(Extracted records)
_ _ _ _ _
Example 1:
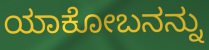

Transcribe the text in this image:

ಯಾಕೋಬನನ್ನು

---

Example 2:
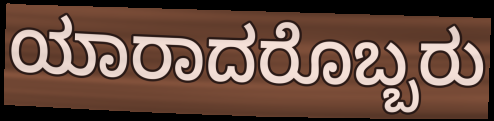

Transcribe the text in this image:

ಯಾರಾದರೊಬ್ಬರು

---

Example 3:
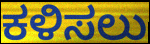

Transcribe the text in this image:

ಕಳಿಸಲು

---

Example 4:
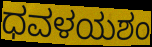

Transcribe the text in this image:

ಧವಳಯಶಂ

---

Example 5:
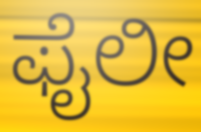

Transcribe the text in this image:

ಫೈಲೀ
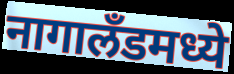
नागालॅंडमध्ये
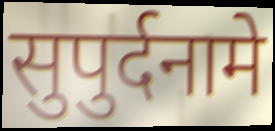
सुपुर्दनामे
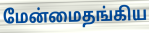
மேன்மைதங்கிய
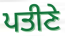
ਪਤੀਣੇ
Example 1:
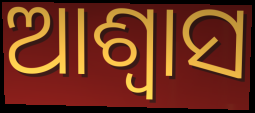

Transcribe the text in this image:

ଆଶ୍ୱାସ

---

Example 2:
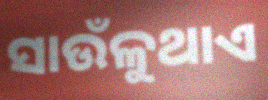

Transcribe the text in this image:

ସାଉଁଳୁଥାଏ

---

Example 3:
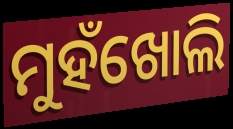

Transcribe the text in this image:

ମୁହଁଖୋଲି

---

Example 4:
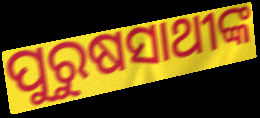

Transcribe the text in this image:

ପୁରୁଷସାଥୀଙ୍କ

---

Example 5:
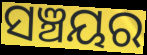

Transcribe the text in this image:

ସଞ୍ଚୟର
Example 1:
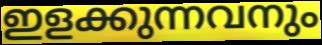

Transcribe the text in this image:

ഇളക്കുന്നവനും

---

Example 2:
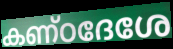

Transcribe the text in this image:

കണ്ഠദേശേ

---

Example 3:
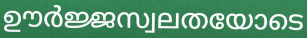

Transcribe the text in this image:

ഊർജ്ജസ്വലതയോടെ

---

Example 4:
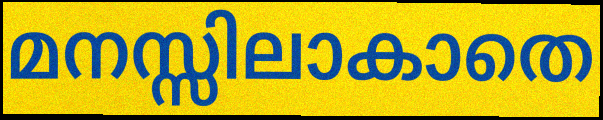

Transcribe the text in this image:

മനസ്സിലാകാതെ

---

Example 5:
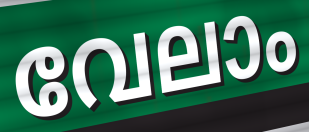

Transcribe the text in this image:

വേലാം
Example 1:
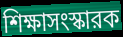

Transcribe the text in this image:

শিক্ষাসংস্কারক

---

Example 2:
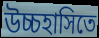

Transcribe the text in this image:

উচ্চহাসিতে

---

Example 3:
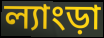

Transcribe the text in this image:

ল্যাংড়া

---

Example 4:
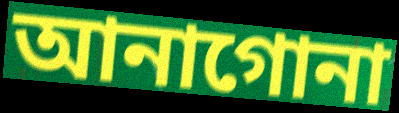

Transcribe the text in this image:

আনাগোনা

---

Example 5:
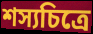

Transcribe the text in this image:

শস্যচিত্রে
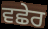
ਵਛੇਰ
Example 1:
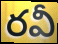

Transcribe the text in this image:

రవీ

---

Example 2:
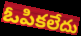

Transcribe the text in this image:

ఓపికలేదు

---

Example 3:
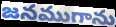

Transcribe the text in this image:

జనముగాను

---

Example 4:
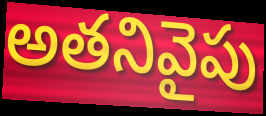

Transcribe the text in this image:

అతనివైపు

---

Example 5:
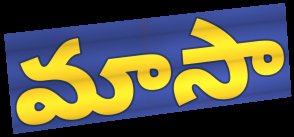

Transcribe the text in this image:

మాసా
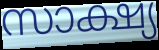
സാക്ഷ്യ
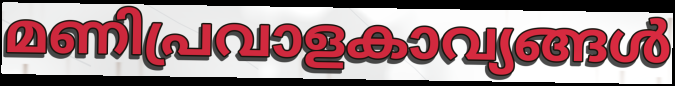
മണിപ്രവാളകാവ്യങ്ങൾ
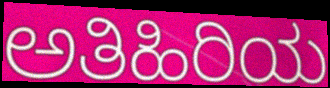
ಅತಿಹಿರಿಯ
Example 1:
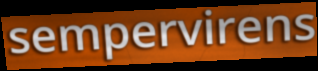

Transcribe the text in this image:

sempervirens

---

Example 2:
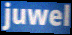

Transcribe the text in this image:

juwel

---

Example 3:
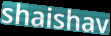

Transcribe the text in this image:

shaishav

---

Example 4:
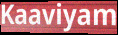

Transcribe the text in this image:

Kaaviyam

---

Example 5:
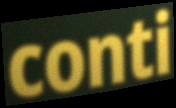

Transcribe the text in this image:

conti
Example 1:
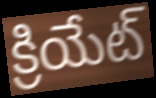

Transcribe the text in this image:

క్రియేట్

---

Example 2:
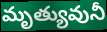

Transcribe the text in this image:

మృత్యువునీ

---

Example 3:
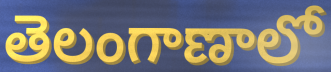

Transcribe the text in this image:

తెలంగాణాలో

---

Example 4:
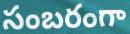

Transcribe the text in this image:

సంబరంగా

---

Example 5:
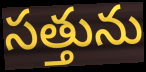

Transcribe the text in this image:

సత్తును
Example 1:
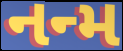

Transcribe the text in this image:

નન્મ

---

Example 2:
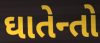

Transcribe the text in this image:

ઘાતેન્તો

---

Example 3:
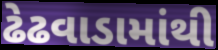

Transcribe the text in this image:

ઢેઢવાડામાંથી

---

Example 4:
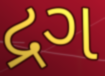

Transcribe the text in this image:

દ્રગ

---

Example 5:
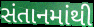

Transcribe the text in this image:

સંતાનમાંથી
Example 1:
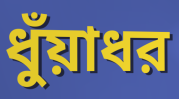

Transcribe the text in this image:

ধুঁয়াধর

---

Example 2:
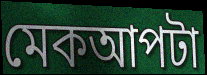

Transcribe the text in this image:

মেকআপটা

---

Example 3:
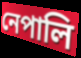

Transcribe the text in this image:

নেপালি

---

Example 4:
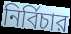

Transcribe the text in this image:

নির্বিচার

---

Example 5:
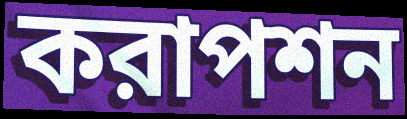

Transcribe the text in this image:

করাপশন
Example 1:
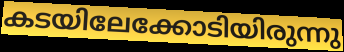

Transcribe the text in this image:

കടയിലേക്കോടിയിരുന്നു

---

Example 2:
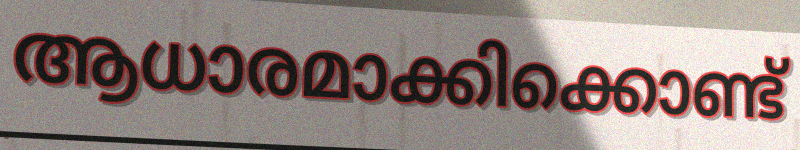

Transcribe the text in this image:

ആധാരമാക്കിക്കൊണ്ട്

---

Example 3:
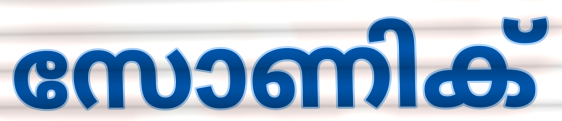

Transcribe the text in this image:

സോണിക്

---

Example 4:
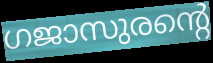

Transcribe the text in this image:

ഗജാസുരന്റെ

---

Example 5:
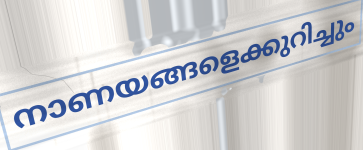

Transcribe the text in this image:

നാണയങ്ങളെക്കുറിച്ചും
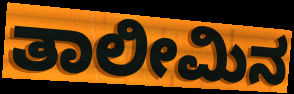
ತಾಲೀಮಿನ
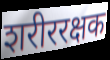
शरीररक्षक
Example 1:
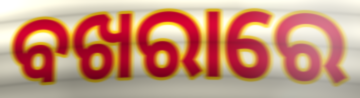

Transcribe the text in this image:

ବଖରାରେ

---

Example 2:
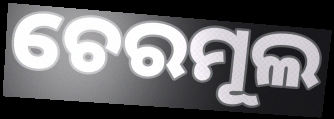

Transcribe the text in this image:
_ _ _ _ _
■ **YOUR OBJECTIVE**
Copy out every entry above word for word; omit the images.

■ **WRITTEN REPLY**
Example 1:

Transcribe the text in this image:

ಯಾಕೋಬನನ್ನು

---

Example 2:

Transcribe the text in this image:

ಯಾರಾದರೊಬ್ಬರು

---

Example 3:

Transcribe the text in this image:

ಕಳಿಸಲು

---

Example 4:

Transcribe the text in this image:

ಧವಳಯಶಂ

---

Example 5:

Transcribe the text in this image:

ಫೈಲೀ
नागालॅंडमध्ये
सुपुर्दनामे
மேன்மைதங்கிய
ਪਤੀਣੇ
Example 1:

Transcribe the text in this image:

ଆଶ୍ୱାସ

---

Example 2:

Transcribe the text in this image:

ସାଉଁଳୁଥାଏ

---

Example 3:

Transcribe the text in this image:

ମୁହଁଖୋଲି

---

Example 4:

Transcribe the text in this image:

ପୁରୁଷସାଥୀଙ୍କ

---

Example 5:

Transcribe the text in this image:

ସଞ୍ଚୟର
Example 1:

Transcribe the text in this image:

ഇളക്കുന്നവനും

---

Example 2:

Transcribe the text in this image:

കണ്ഠദേശേ

---

Example 3:

Transcribe the text in this image:

ഊർജ്ജസ്വലതയോടെ

---

Example 4:

Transcribe the text in this image:

മനസ്സിലാകാതെ

---

Example 5:

Transcribe the text in this image:

വേലാം
Example 1:

Transcribe the text in this image:

শিক্ষাসংস্কারক

---

Example 2:

Transcribe the text in this image:

উচ্চহাসিতে

---

Example 3:

Transcribe the text in this image:

ল্যাংড়া

---

Example 4:

Transcribe the text in this image:

আনাগোনা

---

Example 5:

Transcribe the text in this image:

শস্যচিত্রে
ਵਛੇਰ
Example 1:

Transcribe the text in this image:

రవీ

---

Example 2:

Transcribe the text in this image:

ఓపికలేదు

---

Example 3:

Transcribe the text in this image:

జనముగాను

---

Example 4:

Transcribe the text in this image:

అతనివైపు

---

Example 5:

Transcribe the text in this image:

మాసా
സാക്ഷ്യ
മണിപ്രവാളകാവ്യങ്ങൾ
ಅತಿಹಿರಿಯ
Example 1:

Transcribe the text in this image:

sempervirens

---

Example 2:

Transcribe the text in this image:

juwel

---

Example 3:

Transcribe the text in this image:

shaishav

---

Example 4:

Transcribe the text in this image:

Kaaviyam

---

Example 5:

Transcribe the text in this image:

conti
Example 1:

Transcribe the text in this image:

క్రియేట్

---

Example 2:

Transcribe the text in this image:

మృత్యువునీ

---

Example 3:

Transcribe the text in this image:

తెలంగాణాలో

---

Example 4:

Transcribe the text in this image:

సంబరంగా

---

Example 5:

Transcribe the text in this image:

సత్తును
Example 1:

Transcribe the text in this image:

નન્મ

---

Example 2:

Transcribe the text in this image:

ઘાતેન્તો

---

Example 3:

Transcribe the text in this image:

ઢેઢવાડામાંથી

---

Example 4:

Transcribe the text in this image:

દ્રગ

---

Example 5:

Transcribe the text in this image:

સંતાનમાંથી
Example 1:

Transcribe the text in this image:

ধুঁয়াধর

---

Example 2:

Transcribe the text in this image:

মেকআপটা

---

Example 3:

Transcribe the text in this image:

নেপালি

---

Example 4:

Transcribe the text in this image:

নির্বিচার

---

Example 5:

Transcribe the text in this image:

করাপশন
Example 1:

Transcribe the text in this image:

കടയിലേക്കോടിയിരുന്നു

---

Example 2:

Transcribe the text in this image:

ആധാരമാക്കിക്കൊണ്ട്

---

Example 3:

Transcribe the text in this image:

സോണിക്

---

Example 4:

Transcribe the text in this image:

ഗജാസുരന്റെ

---

Example 5:

Transcribe the text in this image:

നാണയങ്ങളെക്കുറിച്ചും
ತಾಲೀಮಿನ
शरीररक्षक
Example 1:

Transcribe the text in this image:

ବଖରାରେ

---

Example 2:

Transcribe the text in this image:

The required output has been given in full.